Emilia sat on the bed, clutching the photograph of her husband in uniform. The telegram announcing that he was missing in action had arrived the day before she was bombed out of Cripplegate, almost two months before. She put the photograph to her forehead with hot and shaking hands, trying to absorb strength from it, companionship, sanity - if Fred was here, there'd be no hauntings; this wouldn't be happening again!
The voices below of the Jones family, quarrelling their way into the Anderson shelter at the bottom of their garden, rose above the air raid siren and she took enough heart at the sound to run down the stairs to her back door, bypassing her own Morrison shelter in the living room. She avoided glancing at it as she always did; it was so like a great cage there in the cramped little room, beginning to echo to the bone-shaking thuds and booms of the falling bombs.
"There you are, love, we'd almost given you up tonight," was Mrs Jones's warm greeting as she slipped through the wild bushes that masked the broken fence between their back-to-back gardens, accompanied by Mr Jones's "Shut that door!"
"Now I know Emmy will agree that a lipstick's not a capital offence," was Sharon's petulant greeting, and Jimmy only sighed, "Gawd, as if we weren't cramped enough."
"Hush now, how'd you like to be all alone over there, caged up in a little Morrison on your own?" snapped Mrs Jones, snuggling her baby close, and staring at the baby's sweet head turned Emilia white and sick with the memory of that lost ghost child. "I didn't mean it, here, sit by me Mrs Blythe," said Jimmy, and she felt the feverish heat of his thigh and the ragged surge of his breath as she hung her head and winced her way through the cramped and malodorous hours, crump and bang and rattle and blast, without surcease. The ground shook, and so did Jimmy's breath as he tried to penetrate Emilia's thin summer frock with his eyes.

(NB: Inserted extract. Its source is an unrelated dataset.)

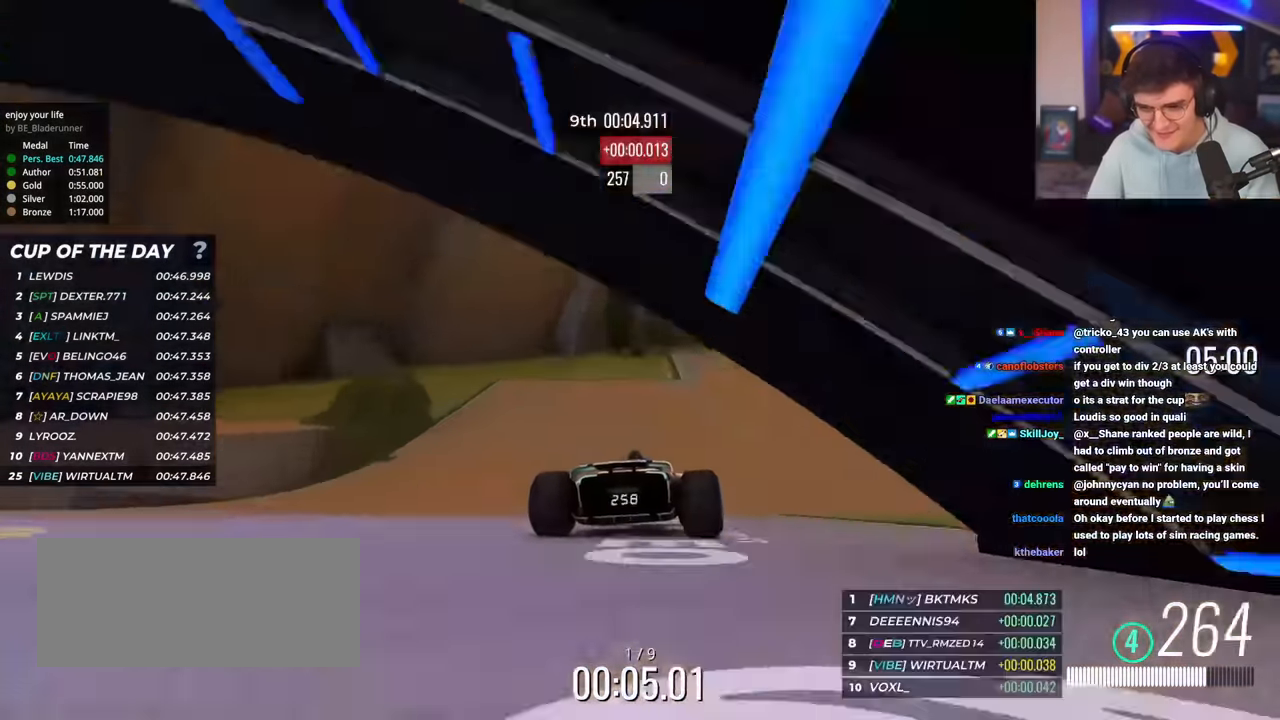
{"keys": ["up"], "events": [[351, "right", "up"]]}
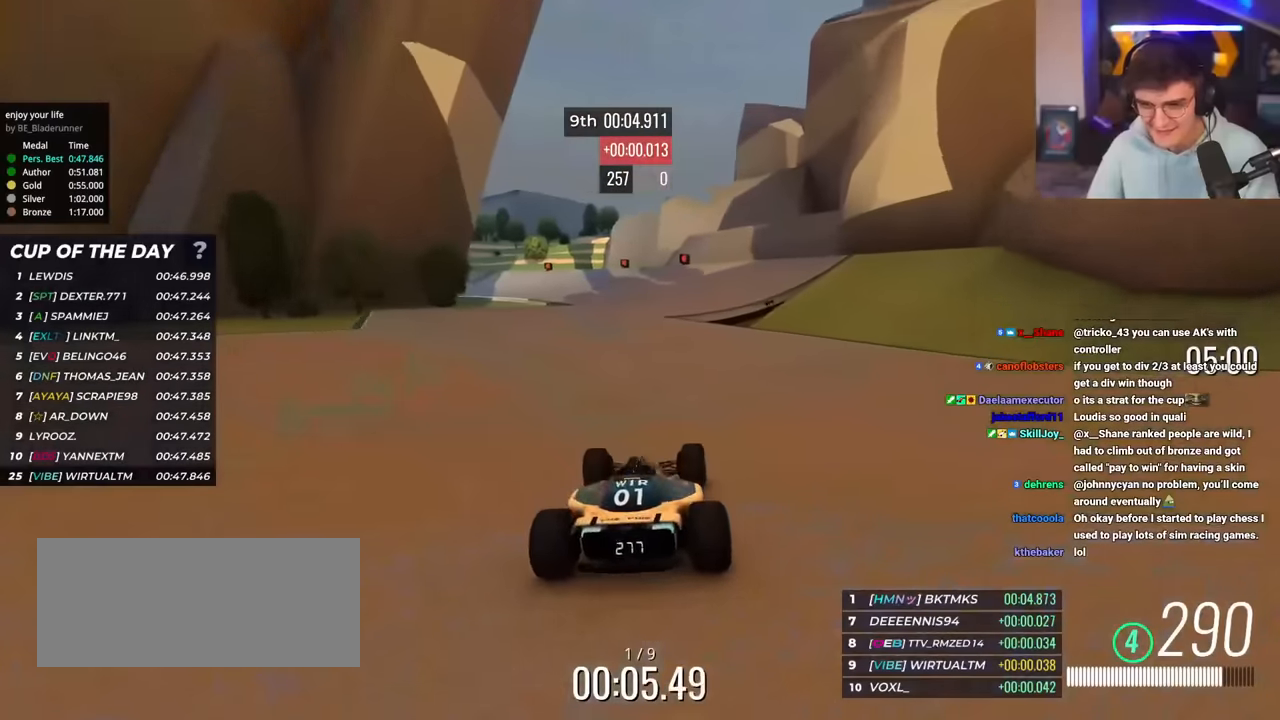
{"keys": ["left", "up"], "events": [[133, "left", "down"], [217, "left", "up"], [267, "left", "down"]]}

"You might at least put those black market chums of yours to good use and get some fresh milk for the baby," she heard Mr Jones grumble, on and on he went, Sharon tossing her glossy head in the gloom, "Oh do put a sock in it, Pa."
Emilia tried to concentrate on her own breath, pushing smooth and hot in and out of her chest, as the doctor had advised her, but every tremendous bang falling nearby shook the fortitude out of her, and she began to wonder wildly if there would ever be a time when the bombs didn't fall. An explosion so near that the oxygen was sucked from the air in a great wave pulled at all their lungs so they jerked forward as one. There was nothing in the world but fire, mud, rubble and the barrage balloons that floated hugely in the sky. Her beloved Fred had been missing in action forever. Hitler would torment and terrify and kill them in their thousands forever. It was all eternal and all unbearable. Mrs Jones had to shake her out of her blue funk to point out the all-clear at dawn.
Emerging from the shelter, Lambeth was aflame. Great filthy clouds rose into the sky.
"Oh Lor, that's Aggie's neck of the woods," said Mrs Jones sadly. Emilia shuddered as she always did to see her house standing alone, a solitary tooth in a gaping mouth, flanked by rubble where houses should have been. The only survivor of the terrace. The terrace of the Joneses, on the other hand, stood opposite, completely intact. The bombs were as gods, destroying at random.
"You really ought to join us down the factory line, Emmy," whispered Sharon into Emilia's ear, "it's ever so much better than hanging about here all alone."
Without replying, Emilia staggered back to her house. The day passed.
In the depths of that night, she was lost in the silence. Not a bomb, not an explosion, not a single ack-ack gun. No fluttering drone of bombers, attacking or defending. No sounds to either side - since moving here to this solitary house after her old flat, she had lost not only the thread-like sounds which connected her to life but also the insulating heat of other dwellings. Her house at night was as cold as a tomb.
The clock ticked steadily on the cold mantel, the gas lamp hissed, out in the street someone dropped a bottle, which smashed, and there was a woman's voice cursing. The furniture sat quietly in its accustomed places, the stairs creaked as they settled, she heard distant laughter in the blackout. There was another creak of a floorboard and the sound of soft, fretful breathing nearby, which was not her own. Emilia froze in her chair. "No," she whispered aloud, "oh god no not again."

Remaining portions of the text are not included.